The tiers – 1, 2 and 3 – would determine the level of grant funding available through the Empower Rural Iowa Broadband Grant Program to companies.
The office would grant up to 75% of a communications service provider’s project costs for tier 1 broadband service: minimum download speed of less than 25 Mbps and minimum upload speed of less than 3 Mbps; Tier 2, which is eligible for up to 50% project costs funding, would require download speeds of 25 Mbps to 50 Mbps and a minimum upload speed of at least 3 Mbps; and Tier 3, minimum download speed of 50 to 80 Mbps, would be eligible for a 35% project costs allotment.
Jeffrey Westling is a Technology & Innovation Policy Fellow at the Washington, D.C., R Street think tank.
“Iowa actually does a really good job because the state passed what is generally known as a small cell bill,” Westling told The Center Square in an email.
Iowa received a B+ and a score of 88 on the 2020 Broadband Scorecard Report that R Street released this week.
The report compares states based on the laws they use to govern the regulatory review process for broadband deployment.
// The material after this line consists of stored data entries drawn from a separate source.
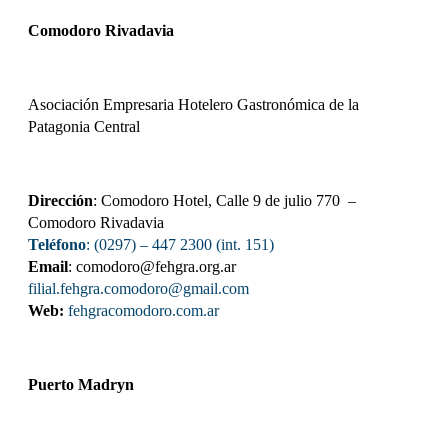
Comodoro Rivadavia
Asociación Empresaria Hotelero Gastronómica de la
Patagonia Central
Dirección
: Comodoro Hotel, Calle 9 de julio 770 –
Comodoro Rivadavia
Teléfono
: (0297) – 447 2300 (int. 151)
Email
: comodoro@fehgra.org.ar
filial.fehgra.comodoro@gmail.com
Web:
fehgracomodoro.com.ar
Puerto Madryn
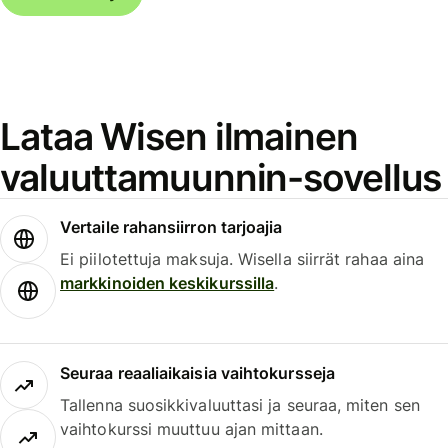
Lataa Wisen ilmainen
valuuttamuunnin-sovellus
Vertaile rahansiirron tarjoajia
Ei piilotettuja maksuja. Wisella siirrät rahaa aina
markkinoiden keskikurssilla
.
Seuraa reaaliaikaisia vaihtokursseja
Tallenna suosikkivaluuttasi ja seuraa, miten sen
vaihtokurssi muuttuu ajan mittaan.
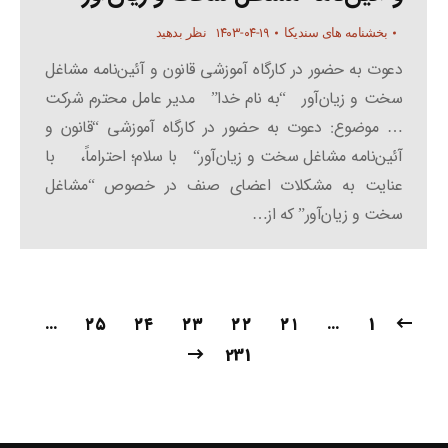
۱۴۰۳-۰۴-۱۹
بخشنامه های سندیکا
نظر بدهید
دعوت به حضور در کارگاه آموزشی قانون و آئین‌نامه مشاغل
سخت و زیان‌آور “به نام خدا” مدیر عامل محترم شرکت
… موضوع: دعوت به حضور در کارگاه آموزشی “قانون و
آئین‌نامه مشاغل سخت و زیان‌آور“ با سلام؛ احتراماً، با
عنایت به مشکلات اعضای صنف در خصوص “مشاغل
سخت و زیان‌آور” که از…
…
۲۵
۲۴
۲۳
۲۲
۲۱
…
1
231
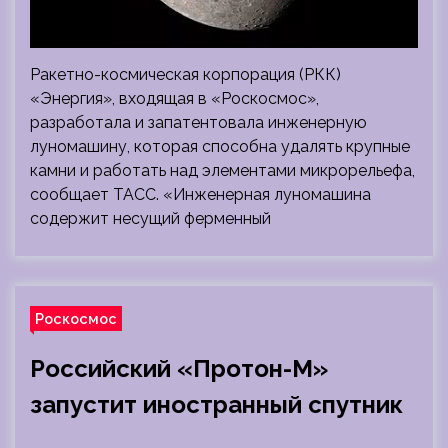
Ракетно-космическая корпорация (РКК)
«Энергия», входящая в «Роскосмос»,
разработала и запатентовала инженерную
луномашину, которая способна удалять крупные
камни и работать над элементами микрорельефа,
сообщает ТАСС. «Инженерная луномашина
содержит несущий ферменный
Роскосмос
Российский «Протон-М»
запустит иностранный спутник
The factors involved include local government’s management of the public rights-of-way that broadband providers need access to, permitting review, franchising and zoning.
“These bills establish shot clocks and fee caps for review of deployment of small wireless facilities (basically small cell phone towers which are necessary for 5G networks)," Westling wrote. "In Iowa, this means a local government must process an application to attach a small cell to an existing structure within 90 days, and localities can only charge what it costs to process the review.”
Westling also praised Iowa’s laws for wireline providers and limiting franchise fees.
“All of these types of provisions lower the regulatory costs on broadband providers as they deploy the infrastructure, making the business case stronger for deployment to more communities,” Westling said.
“It may sound benign, but providers often need to get thousands of permits for just a single city, and the costs quickly become a barrier as the providers need to sort through different rules and lengthy delays. The major markets will still see deployment regardless, but communities on the edge may have to wait longer or pay more for next generation services.”
Even with streamlining regulations, however, deploying infrastructure in many communities does not allow providers to be profitable for a basic connection, let alone next generation networks, Westling explained.
“That is why we have seen many states begin to explore options like grant programs, which target unserved areas of the state. Subsidy programs go beyond the scope of our scorecard, but it is important for state legislators to remember that grants still come from the taxpayers, and regulatory red tape can limit the value of each dollar spent. Therefore, states should continue to look towards streamlining local review processes even if they decide to pursue deployment subsidies,” he said.
Subsidies and grants can help or even be necessary, but the requirements of the program make a difference, he noted.
“Users tend to not need upload speeds similar to download speeds, and focusing subsidies on 100 Mbps upload seems very excessive to me when many people can't even get connected,” Westling said.